### DATA LISTING ###
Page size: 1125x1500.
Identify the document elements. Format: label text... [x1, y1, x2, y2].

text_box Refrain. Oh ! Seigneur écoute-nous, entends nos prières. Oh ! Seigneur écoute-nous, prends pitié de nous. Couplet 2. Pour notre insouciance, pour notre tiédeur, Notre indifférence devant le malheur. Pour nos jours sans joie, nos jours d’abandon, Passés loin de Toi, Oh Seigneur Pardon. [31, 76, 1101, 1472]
###
### DATA LISTING ###
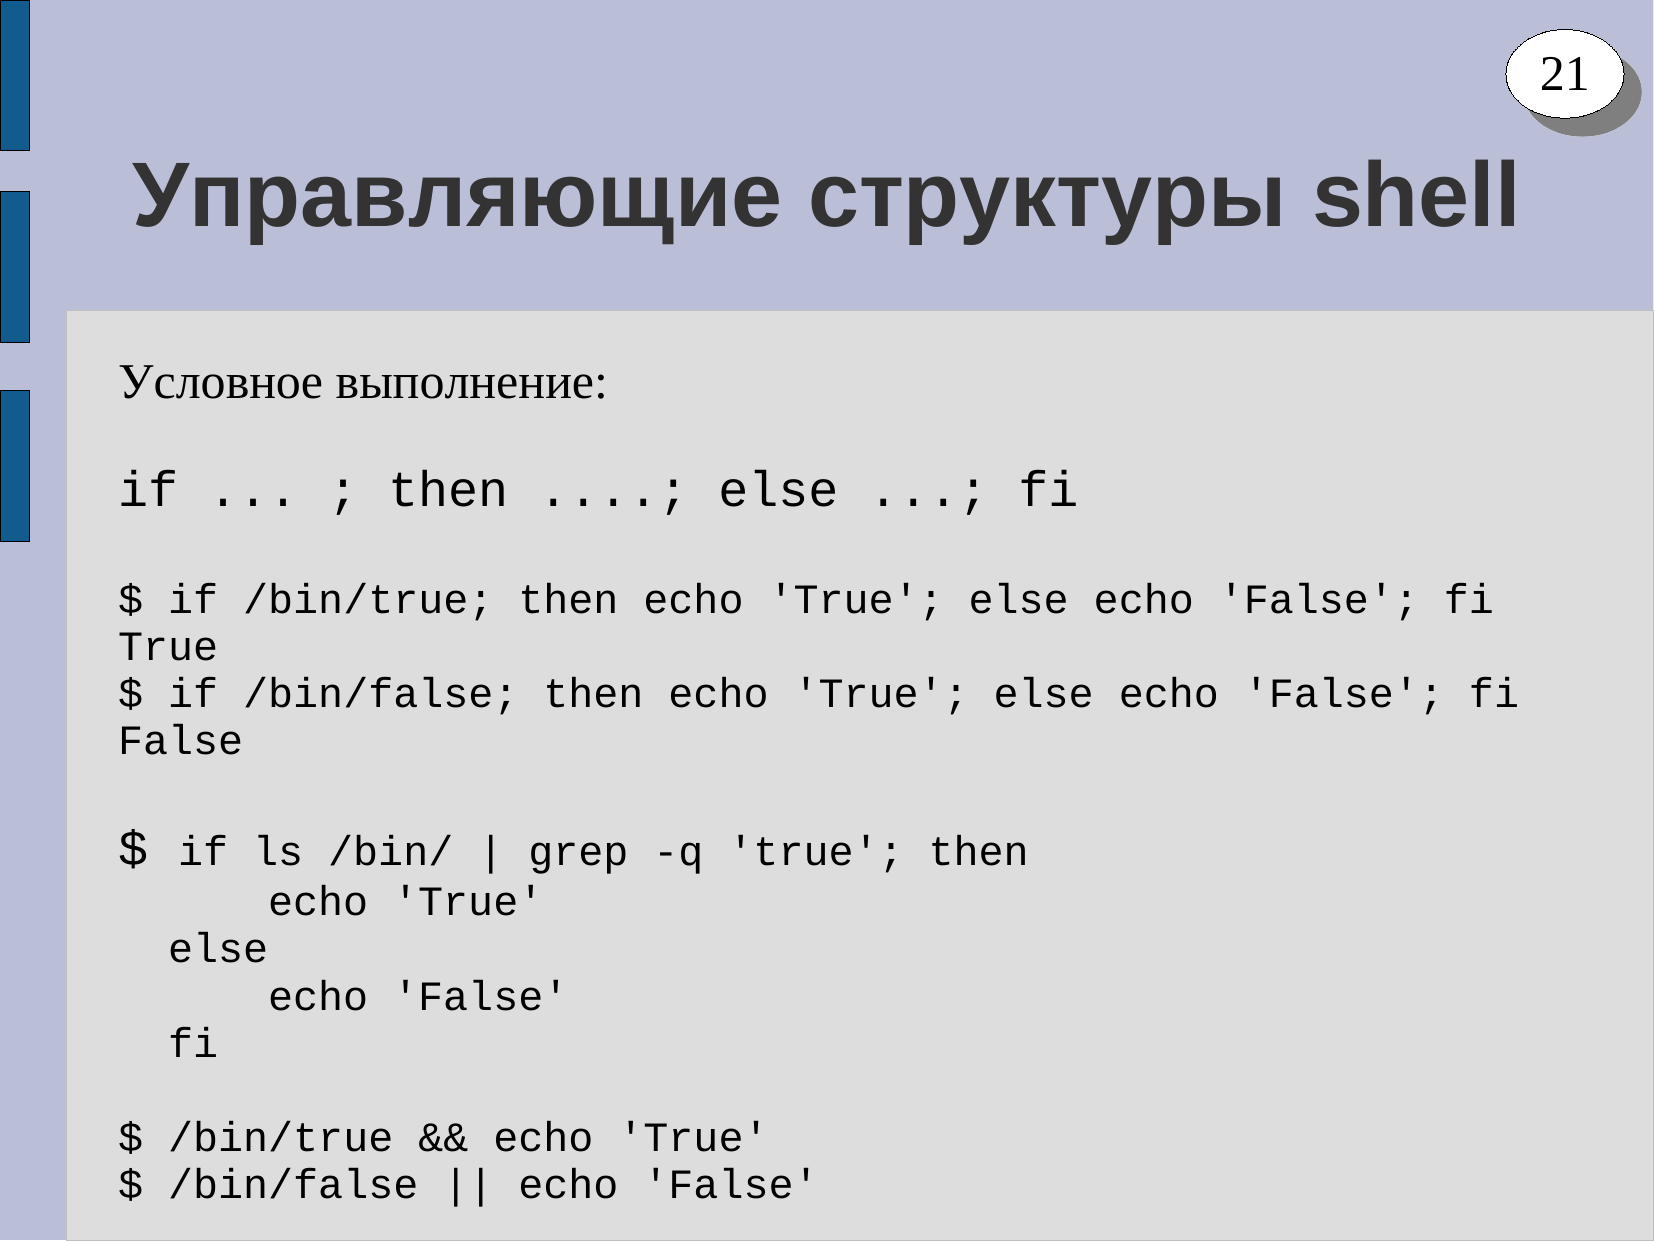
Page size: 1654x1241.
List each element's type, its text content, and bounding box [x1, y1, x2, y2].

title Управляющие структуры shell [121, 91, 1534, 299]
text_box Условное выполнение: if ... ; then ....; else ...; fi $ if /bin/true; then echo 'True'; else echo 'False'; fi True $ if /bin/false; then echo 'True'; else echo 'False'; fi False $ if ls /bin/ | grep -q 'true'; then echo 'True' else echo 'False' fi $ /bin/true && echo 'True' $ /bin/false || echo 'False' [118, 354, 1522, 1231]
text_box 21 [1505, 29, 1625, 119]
###
### DATA LISTING ###
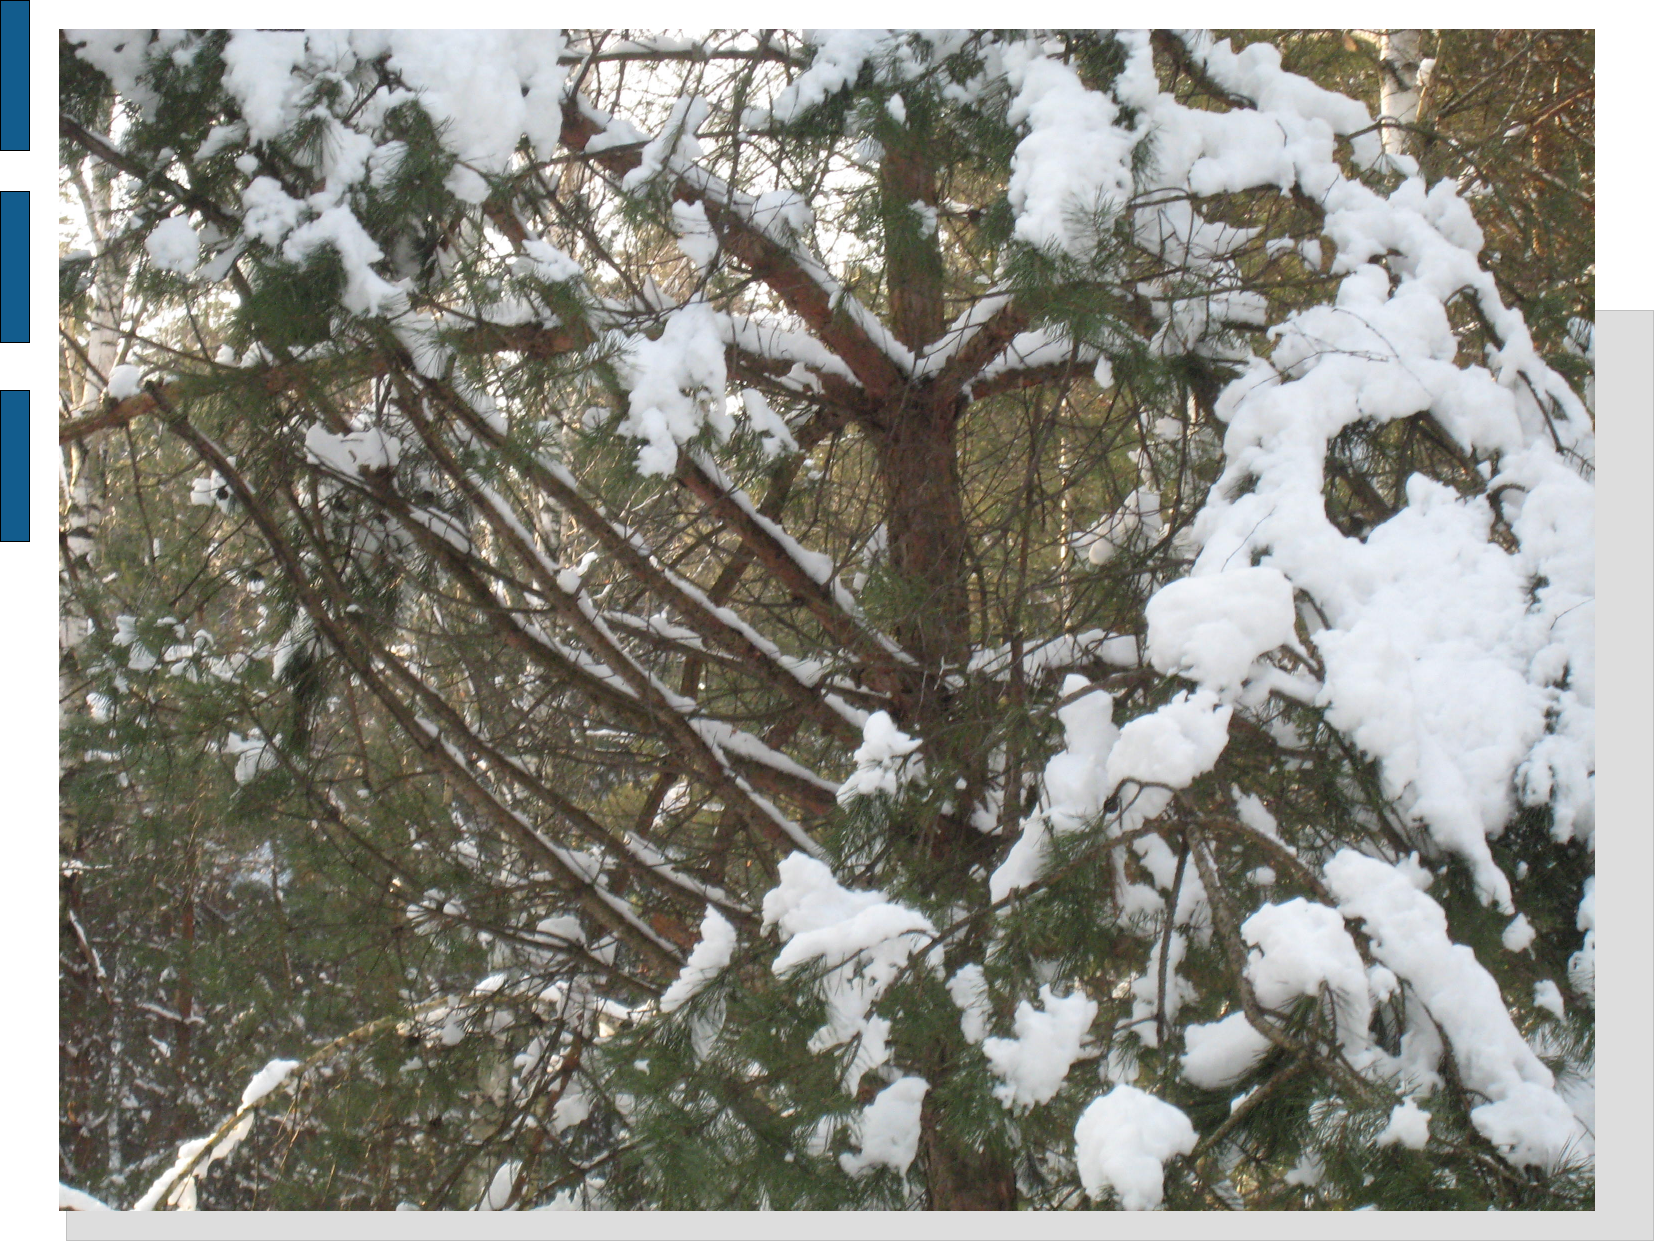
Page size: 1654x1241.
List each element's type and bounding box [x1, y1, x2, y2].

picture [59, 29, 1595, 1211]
###
→ **OBJECTIVE**: Copy out the records starting with the line containing "Page size: 1125x1500." and ending with the line containing "text_box Refrain. Oh", including both of those lines.

→ **WRITTEN ANSWER**:
Page size: 1125x1500.
Identify the document elements. Format: label text... [x1, y1, x2, y2].

text_box Refrain. Oh ! Seigneur écoute-nous, entends nos prières. Oh ! Seigneur écoute-nous, prends pitié de nous. Couplet 2. Pour notre insouciance, pour notre tiédeur, Notre indifférence devant le malheur. Pour nos jours sans joie, nos jours d’abandon, Passés loin de Toi, Oh Seigneur Pardon. [31, 76, 1101, 1472]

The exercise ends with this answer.